The traditional film festival has morphed into a multitude of events beyond film screenings as programmers capitalize on the media expertise that gathers in unexpected places like Columbia, Missouri, Durham, North Carolina, Austin, Texas or Washington, D.C. Taking advantage of the wealth of talent, aspiring independent documentary filmmakers can (and should) jump on the opportunity to attend festivals and learn from industry leaders.
Full Frame Documentary Film Festival in Durham is no exception, offering an innovative Fellows Pass, specifically through university film programs. This year, 165 students and faculty from 16 different colleges participated. For a discounted rate, universities can send the best of the best film students to Durham where they will be immersed in the Full Frame experience. American University and the Center were well represented this year, and here’s a reflection on the experience.
This year’s Fellow schedule included master classes with Julie Goldman and Alan Berliner as well as panel discussions with experts on topics such as editing, ethics in filmmaking, domestic festivals, and creating narrative films based on docs.

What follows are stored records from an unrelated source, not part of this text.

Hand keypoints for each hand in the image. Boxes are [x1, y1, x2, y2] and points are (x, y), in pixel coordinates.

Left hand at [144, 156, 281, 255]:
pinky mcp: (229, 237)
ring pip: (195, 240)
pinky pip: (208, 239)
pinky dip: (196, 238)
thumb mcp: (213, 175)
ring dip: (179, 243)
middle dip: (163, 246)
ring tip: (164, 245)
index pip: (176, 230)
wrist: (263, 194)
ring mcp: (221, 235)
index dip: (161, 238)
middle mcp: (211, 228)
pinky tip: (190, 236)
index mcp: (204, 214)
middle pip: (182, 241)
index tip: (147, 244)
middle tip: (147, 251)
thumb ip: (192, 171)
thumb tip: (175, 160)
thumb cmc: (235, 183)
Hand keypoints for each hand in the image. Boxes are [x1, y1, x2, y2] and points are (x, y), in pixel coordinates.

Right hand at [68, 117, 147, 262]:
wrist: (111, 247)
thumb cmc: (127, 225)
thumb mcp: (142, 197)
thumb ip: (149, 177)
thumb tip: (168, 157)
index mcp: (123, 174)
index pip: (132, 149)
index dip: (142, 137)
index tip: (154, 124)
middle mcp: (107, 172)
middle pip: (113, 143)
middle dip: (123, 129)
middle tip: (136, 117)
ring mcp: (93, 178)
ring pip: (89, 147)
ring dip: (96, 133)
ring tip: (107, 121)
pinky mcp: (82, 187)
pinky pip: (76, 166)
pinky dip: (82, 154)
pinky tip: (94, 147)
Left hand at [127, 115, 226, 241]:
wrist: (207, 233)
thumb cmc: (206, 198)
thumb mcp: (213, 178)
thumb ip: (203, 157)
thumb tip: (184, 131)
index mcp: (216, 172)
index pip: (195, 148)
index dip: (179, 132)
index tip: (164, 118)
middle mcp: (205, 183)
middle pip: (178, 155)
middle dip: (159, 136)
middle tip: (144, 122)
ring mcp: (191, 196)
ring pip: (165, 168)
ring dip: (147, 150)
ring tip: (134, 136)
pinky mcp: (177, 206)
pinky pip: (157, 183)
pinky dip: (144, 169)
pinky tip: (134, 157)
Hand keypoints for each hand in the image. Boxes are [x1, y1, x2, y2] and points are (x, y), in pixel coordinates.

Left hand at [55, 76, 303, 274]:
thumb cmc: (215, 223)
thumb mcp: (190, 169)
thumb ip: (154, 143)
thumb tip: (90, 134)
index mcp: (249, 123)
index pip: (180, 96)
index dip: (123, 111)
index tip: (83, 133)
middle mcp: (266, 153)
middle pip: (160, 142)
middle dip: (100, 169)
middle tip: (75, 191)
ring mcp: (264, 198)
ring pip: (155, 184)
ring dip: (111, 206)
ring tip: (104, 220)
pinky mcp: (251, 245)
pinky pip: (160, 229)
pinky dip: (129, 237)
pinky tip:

Panel members included documentary greats such as: Marshall Curry, Stephen Nameth, Caroline Libresco, David Wilson, Matthew Hamachek, Sam Pollard, Toby Shimin, Amir Bar-Lev, and Jessica Wu, among others. In an industry where it pays to know people, Fellows who took advantage of these events left with key networking opportunities that could potentially pay off down the road.
In the first master class of the weekend, Julie Goldman shed light on her career and what is means to be a creative producer. (Read more in our previous post, Julie Goldman on Creative Producing.) The following afternoon, acclaimed filmmaker, Alan Berliner (“First Cousin, Once Removed”) shared personal insights on creating multi-layered films with deeply personal narratives. Berliner suggested that there is no one formula to creating a film, but rather filmmakers need to find their own equations and therefore their own solutions. With behind-the-scenes access to these professionals for an afternoon each, the master classes were packed events with eager participants.
Throughout the weekend, there were five speakeasy sessions, intimate panel discussions offering exceptional quality of speakers. These events, sponsored by A&E IndieFilms, are a place where the audience is often as qualified as the panelists and rousing conversation often ensues on some of the hottest, most current industry debates. (Read our review from a 2013 speakeasy on turning docs into narrative features.)
The Fellow Pass comes with highly sought after tickets to the Opening Night Film (this year it was Dawn Porter’s “Gideon’s Army”) as well as the Festival Center Frame film screenings. (This year the films were “Fight Like Children, Die Like Soldiers,” “First Cousin, Once Removed,” “If You Build It,” and “Which Way is the Front Line From Here? The Life and Time of Tim Hetherington.”) Beyond these screenings, Fellows are highly encouraged to join the “Last Minute Line” and, at no-cost, attend screenings of their choice when seats are available in the theater. Full Frame consistently programs the best new documentaries of the year, both from seasoned filmmakers as well as first timers. The Festival also offers many films having their world or US premier. With such a high caliber of films selected every year, it is an honor to be screened at Full Frame and an exciting atmosphere to be part of. Q &A with the filmmakers and subjects in the film proceed the screenings.
The Opening Night party as well as the Awards Barbecue on Sunday are ticketed events which Fellows have access to as part of the package. The events are fantastic bookends to the Festival that Fellows could mingle and network with friends, both old and new. Because of the small town vibe of Durham, faces are familiar by the end of the Festival and often new friendships and collaborations are started at Full Frame.
While many festivals now offer exclusive events, Full Frames Fellows program is an exciting addition to the festival landscape, hopefully paving the way for film student’s access and enthusiasm to be around the best in the biz in a festival setting. If you can't wait til next April to attend Full Frame, AFIDOCS is coming up in Washington, D.C., June 19-23, 2013!